Recruitment challenges and a renewed focus on employee engagement have afforded people with people skills a more strategic importance
Hr Director Chief People Officer At C Suite Table

The voice of the chief people Officer (CPO) has not always been the most prominent among the executive committee. Prior to the pandemic, it was often the C-suite leaders in more business-critical functions, such as finance or operations management, that held the ear of the chief executive.

But recently there has been a shift. During the pandemic, it was up to HR leaders to devise remote working strategies, find new ways to preserve employee engagement and look after staff’s mental health. And now the lockdowns are over, difficulties with recruitment and employee retention mean talent and people remain top of the list of challenges. Chief executives surveyed by PwC listed labour and skills shortages as one of the top three areas affecting profitability within their industry this year.

As HR issues have become critical to business success, the role of the CPO is becoming increasingly influential. This is reflected in a recent survey of HR leaders from Qualtrics, which found that 74% say they are more involved in their company’s strategic planning now than they were before Covid. So, how are CPOs adapting to this more strategic role and has this given them more of a voice in the C-suite?

Anne-Marie Lister 
CPO, Atom Bank 

The people agenda has never been more important. Having a senior C-suite role, whether that be a chief people officer or HR director, who actually sits in the room having conversations about the wider business is key. It’s going to be people that make the strategy of the organisation a success, so having someone who oversees that part of the business and is involved in the development and implementation of the strategy is vital. 

When I joined the executive team three years ago, I wasn’t expected to just comment on people issues, I was asked to contribute to all decisions, whether that’s the new products we’re launching or the risk appetite of the bank.

There are many organisations that don’t have a CPO and are still successful and profitable, but having that position on the executive team gives confidence to staff that the organisation takes its employee proposition seriously.
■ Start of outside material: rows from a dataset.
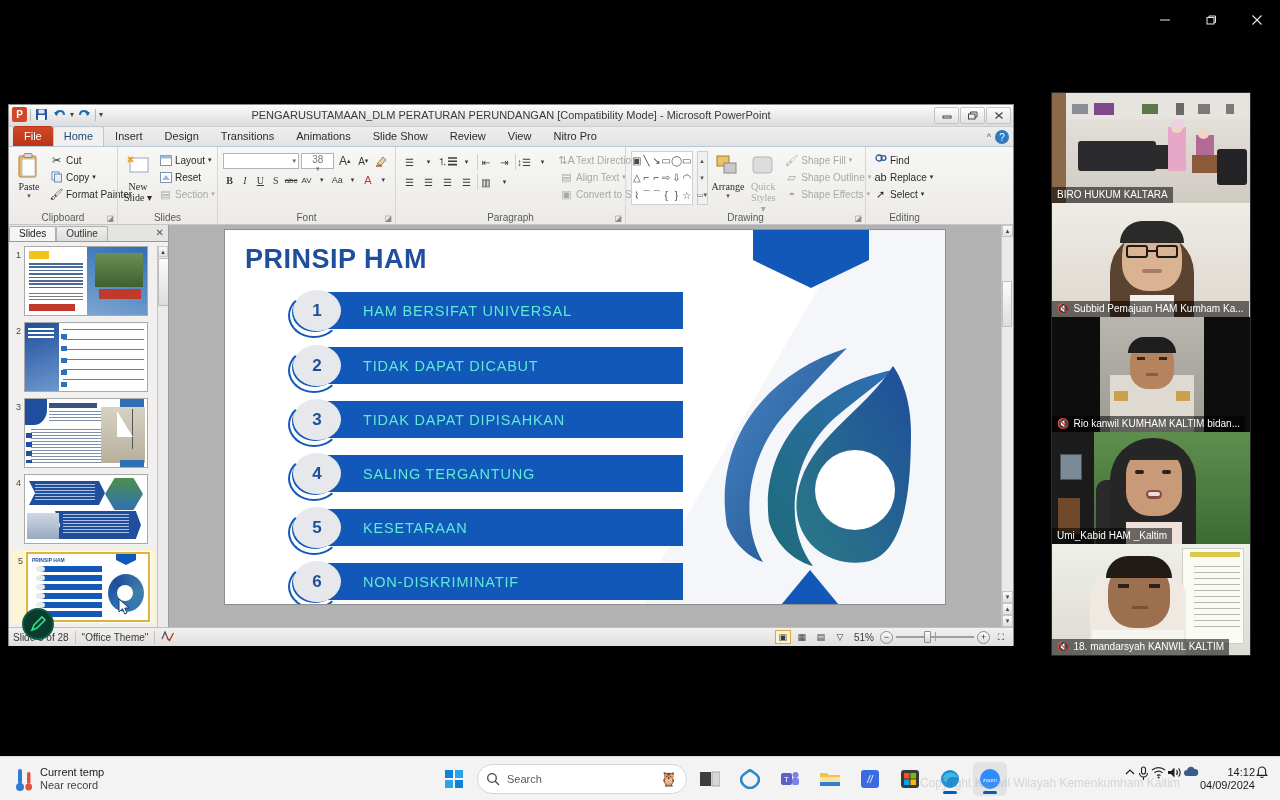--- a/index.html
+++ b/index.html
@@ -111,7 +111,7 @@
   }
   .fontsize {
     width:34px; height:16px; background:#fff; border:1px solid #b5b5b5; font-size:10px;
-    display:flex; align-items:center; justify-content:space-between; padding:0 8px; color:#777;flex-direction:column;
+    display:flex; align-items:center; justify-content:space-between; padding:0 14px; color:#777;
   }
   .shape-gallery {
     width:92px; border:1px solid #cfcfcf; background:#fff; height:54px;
It was a key role before the pandemic but that period has shone an even brighter light on the reasons why employees are key: without them, the organisation can’t function, let alone be successful. For employees to see that their employer values its people enough for it to be in constant conversation at the top table is really important. 

Recent stories in the news have also highlighted some of the inappropriate behaviour that can happen within businesses when there is not a good organisational culture. This has highlighted why it’s important for staff to be well represented at a senior level. They need to have the authority to flag these issues and call inappropriate behaviour out. Having a CPO isn’t going to stop all of these issues but it will help to highlight it with the executive team at the first possible instance.

Julia Anas 
CPO, Qualtrics 

The global disruption we have seen over the past few years has highlighted the importance of the employee experience to an organisation’s success. During the pandemic, leaders needed to be agile and quickly shift their business operations, from enabling remote working to providing more digital services, for both employees and customers in order to stay afloat. Given the focus on employees, HR leaders became the centre of many high-level, strategic conversations, including those focused on providing support and stability to employees during difficult times – and this trend has continued. 

In fact, around three-quarters of HR leaders say their teams are more involved in their company’s strategic planning now than they were before the pandemic. Companies have realised that without their human capital and without their people, there really isn’t a business. This has created an opportunity for HR leaders to connect to the company’s wider strategy.

Organisations now realise that if you can improve employee engagement, it has a positive impact on the wider business. If HR professionals are able to connect employee experience to wider business outcomes it can help create room for those conversations at the leadership table.

Joanne Payne 
CPO, PIB Group 

In my role, I don’t feel as if I’m a chief people officer, I’m a director of the business. I sit on the boards of all our businesses and I’m involved in every strategic decisions we make. Sometimes, CPOs are brought in to mitigate risk or to make sure businesses are legal from a people perspective, but their opinion should be valued in all decisions.

Expertise is respected but the role of the CPO is not binary in that sense. It’s a role that has become a lot more strategic but that hasn’t just happened post-pandemic. The reason people join organisations has changed significantly over the past 20 years: they want to work for organisations that have the same values and are socially responsible, and they want to join inclusive and diverse teams. It’s not a nice-to-have, it’s an expectation and it quite rightly should be. That’s why the importance of the people function has been elevated.

Sometimes it’s easier in organisations where your product is people. In the financial services industry, people are our number one asset as they drive the economic performance of our business. This makes protecting and securing that asset really important. Businesses have noticed that it’s really hard to hire at the moment, so the employee value proposition has to be spot on. That’s what’s making the CPO role more important in organisations; it’s financially and commercially critical that we have good people in our business. 

CPOs should not feel limited by the traditional remit of the role, when other executives, such as the general counsel, often take a broader view of the business beyond legal. And from an organisational perspective, businesses should be looking to get as much out for their executives as they can. They are expensive and difficult to find, so CPOs can’t be allowed to get away with only talking about HR-related issues. You have to know the business as well as the chief commercial officer. It’s why CPOs have to be upping their game.